*** EXERCISE PASSAGE
This is a following post after my previous post about SAS/SQL.
SAS’s SQL procedure has a basic SQL syntax. I found that the most challenging work is to use PROC SQL to solve the TOP N (or TOP N by Group) questions. Comparing with other modern database systems, PROC SQL is lack of -
  • The ranking functions such as RANK() or the SELECT TOP clause such as
    select TOP 3 * 
    from class
    ;
    
  • The partition by clause such as
    select sex, name, weight
    from (select sex, name, max(weight) over(partition by sex) max_weight
        from class)
    where  weight = max_weight
    ;
    
However, there are always some alternative solutions in SAS. I list a few question from an ascending difficulty below to explore the possibilities.
Prepare the data
First a SASHELP.CLASS dataset is used as a demo (availabe for every SAS copy). It is a small weight and height dataset from a faked class of 19 children. Now I only keep the weight variable as target column.
******
*** INFORMATION SUPPLIED
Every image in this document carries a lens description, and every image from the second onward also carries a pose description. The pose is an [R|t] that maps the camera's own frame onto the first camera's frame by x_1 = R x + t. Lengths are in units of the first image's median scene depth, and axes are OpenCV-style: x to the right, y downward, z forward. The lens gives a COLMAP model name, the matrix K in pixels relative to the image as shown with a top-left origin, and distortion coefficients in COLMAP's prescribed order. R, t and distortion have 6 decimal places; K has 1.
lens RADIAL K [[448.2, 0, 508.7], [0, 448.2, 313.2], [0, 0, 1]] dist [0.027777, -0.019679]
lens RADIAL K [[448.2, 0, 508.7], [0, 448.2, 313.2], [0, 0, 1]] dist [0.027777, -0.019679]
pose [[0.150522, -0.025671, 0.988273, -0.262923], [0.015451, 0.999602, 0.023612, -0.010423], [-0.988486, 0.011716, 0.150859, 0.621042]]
******
*** INFORMATION SUPPLIED
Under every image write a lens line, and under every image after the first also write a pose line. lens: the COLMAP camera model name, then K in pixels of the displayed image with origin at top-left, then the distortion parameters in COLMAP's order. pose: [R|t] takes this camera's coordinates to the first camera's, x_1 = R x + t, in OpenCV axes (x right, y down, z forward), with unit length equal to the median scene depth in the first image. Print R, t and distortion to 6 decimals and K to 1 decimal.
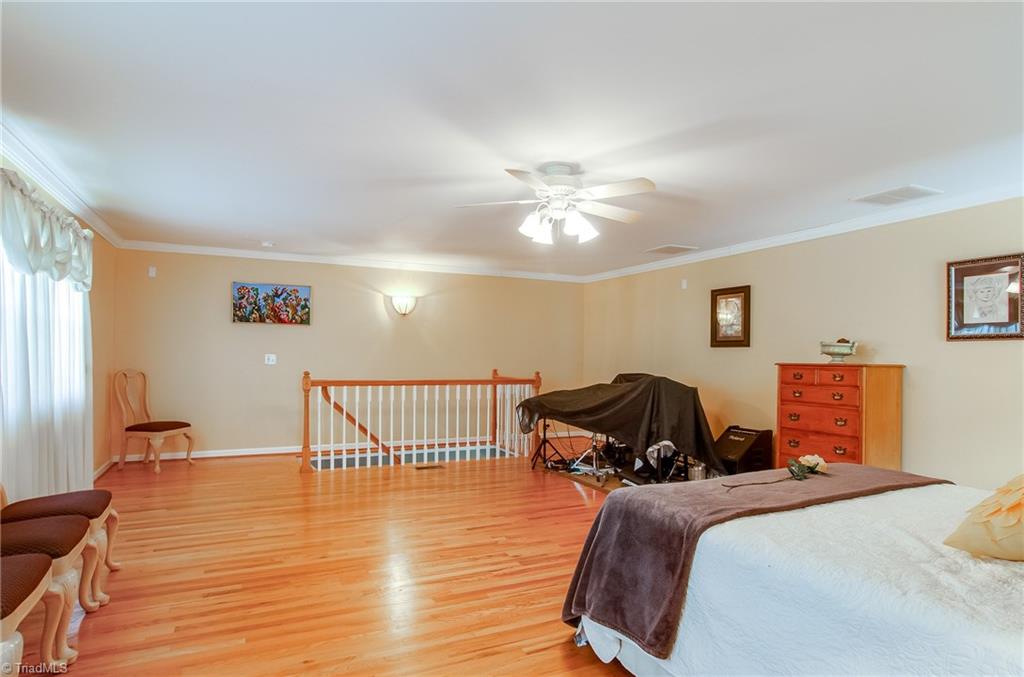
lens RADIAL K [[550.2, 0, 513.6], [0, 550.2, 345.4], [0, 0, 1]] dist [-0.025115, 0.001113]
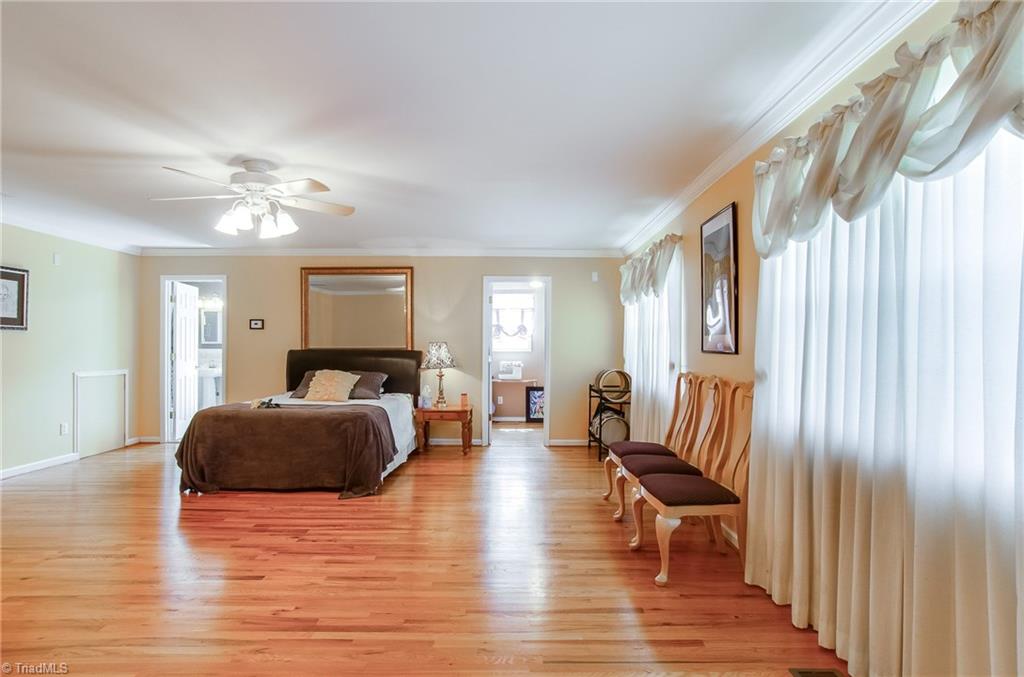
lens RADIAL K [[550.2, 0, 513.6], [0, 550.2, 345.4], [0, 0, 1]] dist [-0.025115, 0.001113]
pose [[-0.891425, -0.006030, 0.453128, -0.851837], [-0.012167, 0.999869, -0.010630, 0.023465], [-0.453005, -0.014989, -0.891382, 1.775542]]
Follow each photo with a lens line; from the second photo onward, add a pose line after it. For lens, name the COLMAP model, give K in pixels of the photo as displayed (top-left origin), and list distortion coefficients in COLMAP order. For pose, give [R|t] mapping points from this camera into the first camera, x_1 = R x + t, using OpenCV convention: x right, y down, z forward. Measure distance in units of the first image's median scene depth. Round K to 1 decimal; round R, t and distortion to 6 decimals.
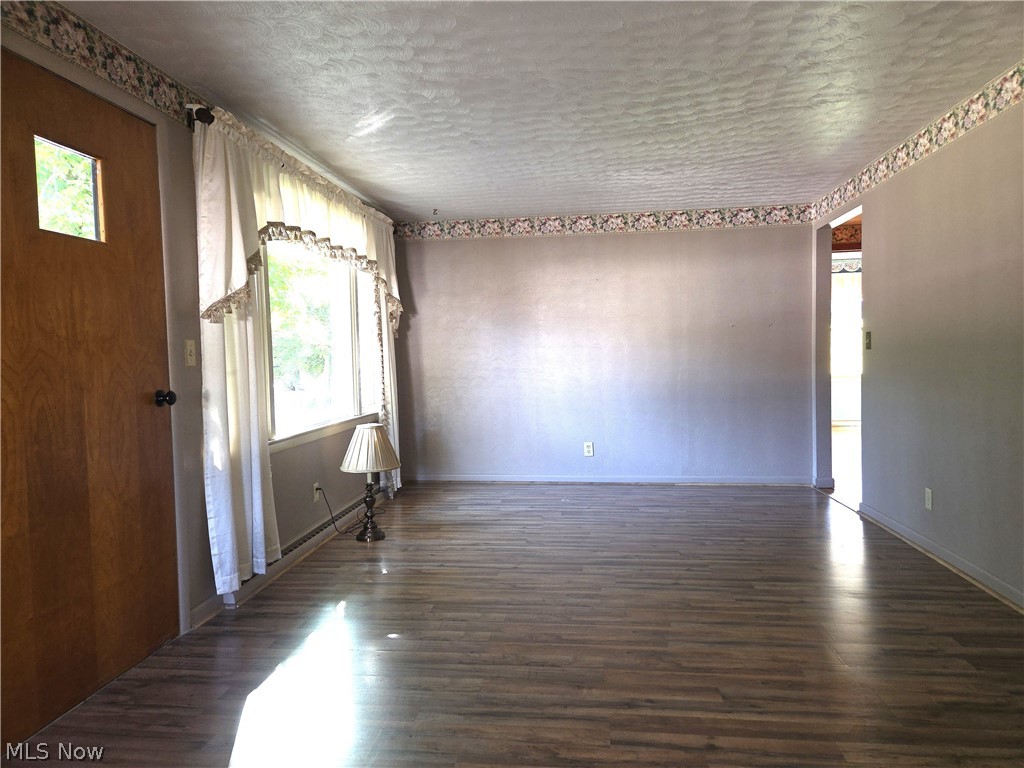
******
*** INFORMATION SUPPLIED
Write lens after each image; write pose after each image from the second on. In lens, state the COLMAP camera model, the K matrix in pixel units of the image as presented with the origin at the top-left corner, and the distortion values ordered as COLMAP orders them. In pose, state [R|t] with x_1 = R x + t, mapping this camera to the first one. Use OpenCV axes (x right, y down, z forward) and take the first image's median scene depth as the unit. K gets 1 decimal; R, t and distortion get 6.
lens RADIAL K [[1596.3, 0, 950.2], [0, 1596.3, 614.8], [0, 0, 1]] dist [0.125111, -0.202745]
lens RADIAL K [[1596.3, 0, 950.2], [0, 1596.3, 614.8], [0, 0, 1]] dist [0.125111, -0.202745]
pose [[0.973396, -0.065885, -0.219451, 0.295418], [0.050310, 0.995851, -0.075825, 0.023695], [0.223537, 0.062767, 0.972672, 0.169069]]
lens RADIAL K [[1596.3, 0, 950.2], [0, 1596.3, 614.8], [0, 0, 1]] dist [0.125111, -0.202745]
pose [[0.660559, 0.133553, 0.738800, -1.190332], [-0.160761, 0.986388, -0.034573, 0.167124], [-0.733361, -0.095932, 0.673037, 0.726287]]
******
#### BRIEF 1
In the PROC SQL passage, how many children are in the faked class behind the SASHELP.CLASS dataset?
#### BRIEF 2
Repeat the PROC SQL passage word for word, starting at "SAS’s SQL procedure" and stopping after "explore the possibilities.".
#### BRIEF 3
Based on the PROC SQL passage, answer yes or no to each statement, and quote the words that decide it: (a) The writer keeps the height variable as the target column. (b) The writer found solving the TOP N questions with PROC SQL the most challenging work. (c) The writer lists the questions in order of descending difficulty.

#### TASK ANSWER 1
19

#### TASK ANSWER 2
SAS’s SQL procedure has a basic SQL syntax. I found that the most challenging work is to use PROC SQL to solve the TOP N (or TOP N by Group) questions. Comparing with other modern database systems, PROC SQL is lack of -
  • The ranking functions such as RANK() or the SELECT TOP clause such as
    select TOP 3 * 
    from class
    ;
    
  • The partition by clause such as
    select sex, name, weight
    from (select sex, name, max(weight) over(partition by sex) max_weight
        from class)
    where  weight = max_weight
    ;
    
However, there are always some alternative solutions in SAS. I list a few question from an ascending difficulty below to explore the possibilities.

#### TASK ANSWER 3
(a) No: "Now I only keep the weight variable as target column."
(b) Yes: "I found that the most challenging work is to use PROC SQL to solve the TOP N (or TOP N by Group) questions."
(c) No: "I list a few question from an ascending difficulty below to explore the possibilities."